Transcribed page contents:
----

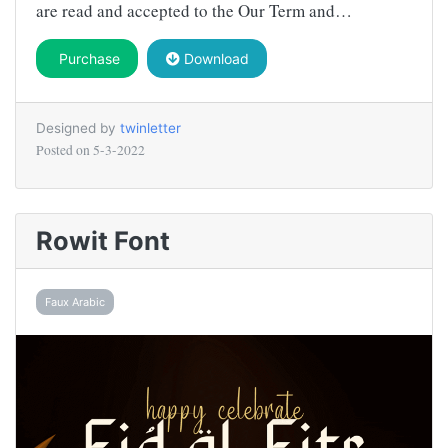
are read and accepted to the Our Term and…
Purchase
Download
Designed by
twinletter
Posted on
5-3-2022
Rowit Font
Faux Arabic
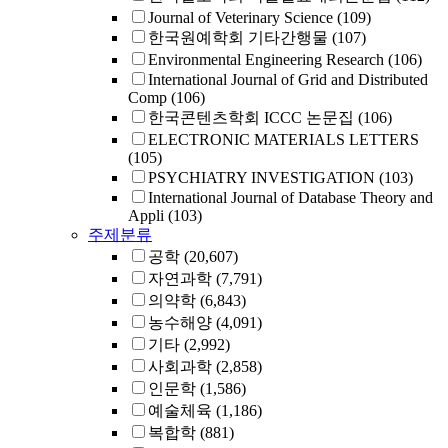
Journal of Veterinary Science
(109)
한국원예학회 기타간행물
(107)
Environmental Engineering Research
(106)
International Journal of Grid and Distributed
Comp
(106)
한국콘텐츠학회 ICCC 논문집
(106)
ELECTRONIC MATERIALS LETTERS
(105)
PSYCHIATRY INVESTIGATION
(103)
International Journal of Database Theory and
Appli
(103)
주제분류
공학
(20,607)
자연과학
(7,791)
의약학
(6,843)
농수해양
(4,091)
기타
(2,992)
사회과학
(2,858)
인문학
(1,586)
예술체육
(1,186)
복합학
(881)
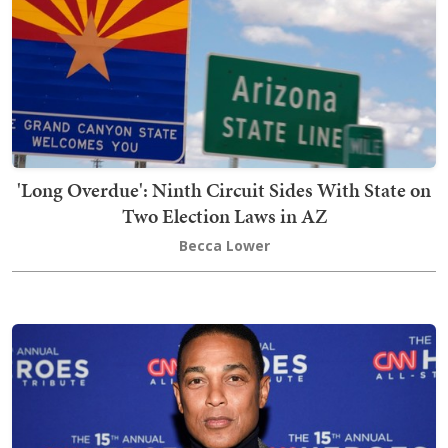
'Long Overdue': Ninth Circuit Sides With State on
Two Election Laws in AZ
Becca Lower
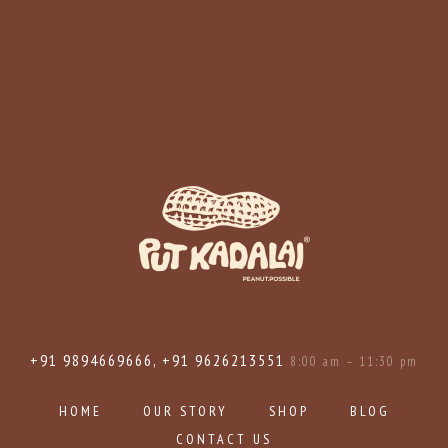
+91 9894669666, +91 9626213551
8:00 am – 11:30 pm
HOME
OUR STORY
SHOP
BLOG
CONTACT US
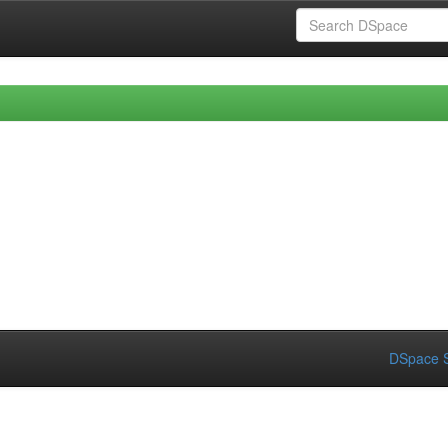
DSpace S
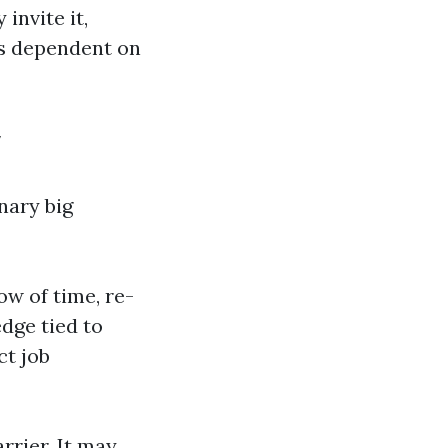
invite it,
es dependent on
y
nary big
ow of time, re-
edge tied to
ct job
rrier. It may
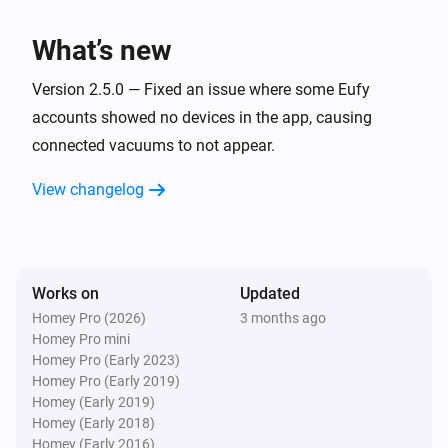
Eufy Robovac
Start spot cleaning
What’s new
Eufy Robovac
Version 2.5.0 — Fixed an issue where some Eufy
Return to dock
accounts showed no devices in the app, causing
connected vacuums to not appear.
Eufy Robovac
Stop
View changelog
Eufy Robovac
Set cleaning to
with intensity
Cleaning type
(and water level
)
Cleaning intensity
Water level
Works on
Updated
Homey Pro (2026)
3 months ago
Eufy Robovac
Homey Pro mini
Set clean speed to
...
Homey Pro (Early 2023)
Homey Pro (Early 2019)
Homey (Early 2019)
Eufy Robovac
Homey (Early 2018)
Set mode to
Mode
Homey (Early 2016)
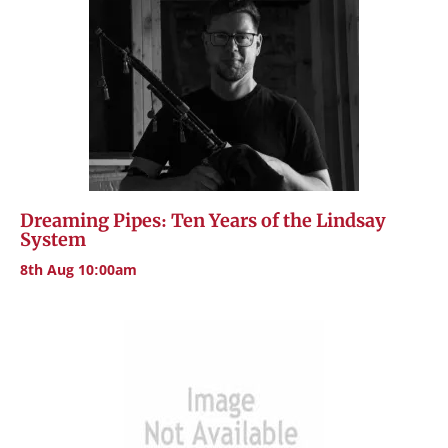
Dreaming Pipes: Ten Years of the Lindsay
System
8th Aug 10:00am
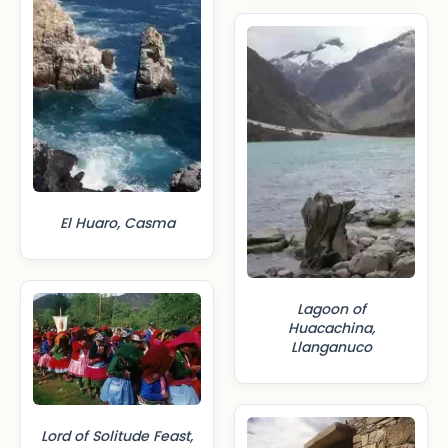
El Huaro, Casma
Lagoon of
Huacachina,
Llanganuco
Lord of Solitude Feast,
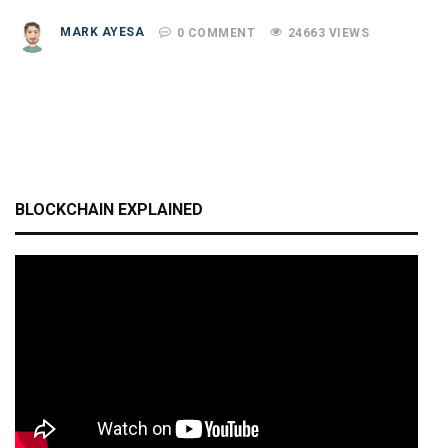
MARK AYESA
0 COMMENT
24663 VIEWS
BLOCKCHAIN EXPLAINED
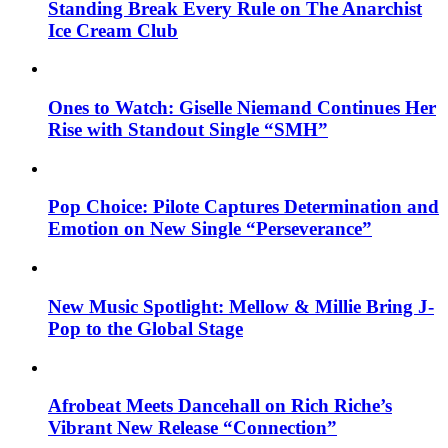
Standing Break Every Rule on The Anarchist
Ice Cream Club
Ones to Watch: Giselle Niemand Continues Her
Rise with Standout Single “SMH”
Pop Choice: Pilote Captures Determination and
Emotion on New Single “Perseverance”
New Music Spotlight: Mellow & Millie Bring J-
Pop to the Global Stage
Afrobeat Meets Dancehall on Rich Riche’s
Vibrant New Release “Connection”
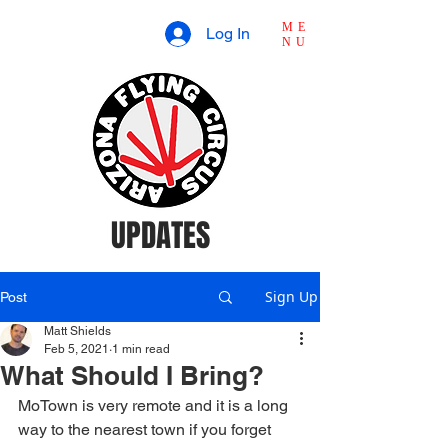
ME
Log In
NU
UPDATES
Sign Up
Post
Matt Shields
Feb 5, 2021
1 min read
What Should I Bring?
MoTown is very remote and it is a long 
way to the nearest town if you forget 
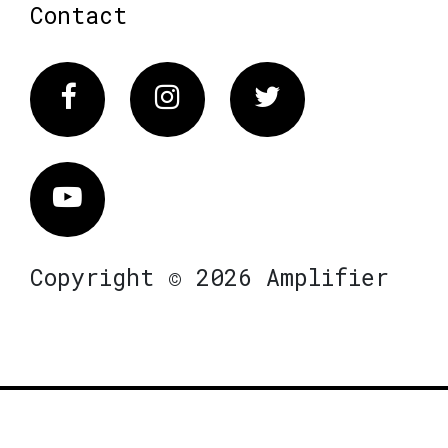
Contact
Facebook
Instagram
Twitter
Vimeo
Copyright © 2026 Amplifier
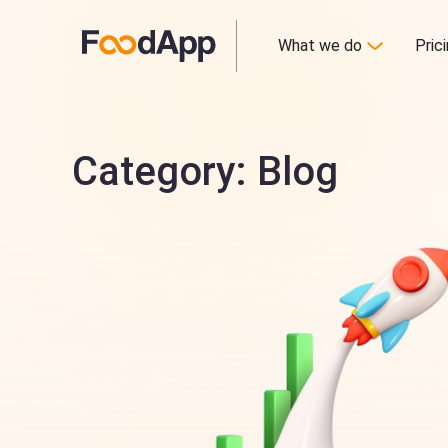
What we do
Pric
Category: Blog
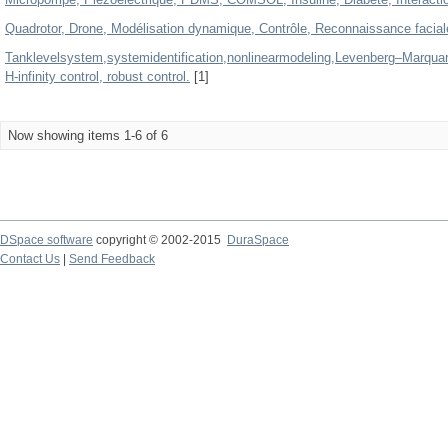
Quadrotor, Drone, Modélisation dynamique, Contrôle, Reconnaissance facia
Tanklevelsystem,systemidentification,nonlinearmodeling,Levenberg–Marquard
H-infinity control, robust control.
[1]
Now showing items 1-6 of 6
DSpace software
copyright © 2002-2015
DuraSpace
Contact Us
|
Send Feedback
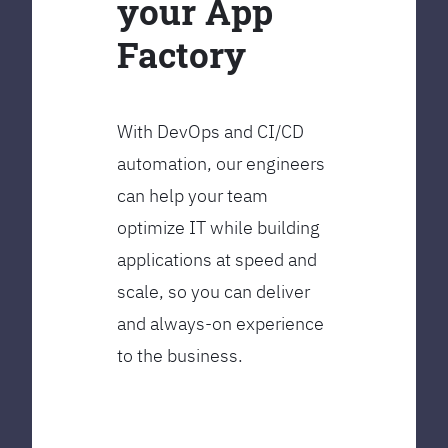
your App
Factory
With DevOps and CI/CD
automation, our engineers
can help your team
optimize IT while building
applications at speed and
scale, so you can deliver
and always-on experience
to the business.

----

▶ To do: Reproduce the records above with every instance of "Eufy Robovac" changed to "Robot Vacuum", keeping all other text unchanged and leaving out the pictures.

▶ Written answer:
are read and accepted to the Our Term and…
Purchase
Download
Designed by
twinletter
Posted on
5-3-2022
Rowit Font
Faux Arabic
Journal of Veterinary Science
(109)
한국원예학회 기타간행물
(107)
Environmental Engineering Research
(106)
International Journal of Grid and Distributed
Comp
(106)
한국콘텐츠학회 ICCC 논문집
(106)
ELECTRONIC MATERIALS LETTERS
(105)
PSYCHIATRY INVESTIGATION
(103)
International Journal of Database Theory and
Appli
(103)
주제분류
공학
(20,607)
자연과학
(7,791)
의약학
(6,843)
농수해양
(4,091)
기타
(2,992)
사회과학
(2,858)
인문학
(1,586)
예술체육
(1,186)
복합학
(881)
'Long Overdue': Ninth Circuit Sides With State on
Two Election Laws in AZ
Becca Lower
+91 9894669666, +91 9626213551
8:00 am – 11:30 pm
HOME
OUR STORY
SHOP
BLOG
CONTACT US
DSpace S
invite it,
es dependent on
y
nary big
ow of time, re-
edge tied to
ct job
rrier. It may
Robot Vacuum
Start spot cleaning
What’s new
Robot Vacuum
Version 2.5.0 — Fixed an issue where some Eufy
Return to dock
accounts showed no devices in the app, causing
connected vacuums to not appear.
Robot Vacuum
Stop
View changelog
Robot Vacuum
Set cleaning to
with intensity
Cleaning type
(and water level
)
Cleaning intensity
Water level
Works on
Updated
Homey Pro (2026)
3 months ago
Robot Vacuum
Homey Pro mini
Set clean speed to
...
Homey Pro (Early 2023)
Homey Pro (Early 2019)
Homey (Early 2019)
Robot Vacuum
Homey (Early 2018)
Set mode to
Mode
Homey (Early 2016)
Dreaming Pipes: Ten Years of the Lindsay
System
8th Aug 10:00am
El Huaro, Casma
Lagoon of
Huacachina,
Llanganuco
Lord of Solitude Feast,
MARK AYESA
0 COMMENT
24663 VIEWS
BLOCKCHAIN EXPLAINED
Standing Break Every Rule on The Anarchist
Ice Cream Club
Ones to Watch: Giselle Niemand Continues Her
Rise with Standout Single “SMH”
Pop Choice: Pilote Captures Determination and
Emotion on New Single “Perseverance”
New Music Spotlight: Mellow & Millie Bring J-
Pop to the Global Stage
Afrobeat Meets Dancehall on Rich Riche’s
Vibrant New Release “Connection”
ME
Log In
NU
UPDATES
Sign Up
Post
Matt Shields
Feb 5, 2021
1 min read
What Should I Bring?
MoTown is very remote and it is a long 
way to the nearest town if you forget 
Contact
Facebook
Instagram
Twitter
Vimeo
Copyright © 2026 Amplifier
What we do
Pric
Category: Blog
Quadrotor, Drone, Modélisation dynamique, Contrôle, Reconnaissance facia
Tanklevelsystem,systemidentification,nonlinearmodeling,Levenberg–Marquard
H-infinity control, robust control.
[1]
Now showing items 1-6 of 6
DSpace software
copyright © 2002-2015
DuraSpace
Contact Us
|
Send Feedback
your App
Factory
With DevOps and CI/CD
automation, our engineers
can help your team
optimize IT while building
applications at speed and
scale, so you can deliver
and always-on experience
to the business.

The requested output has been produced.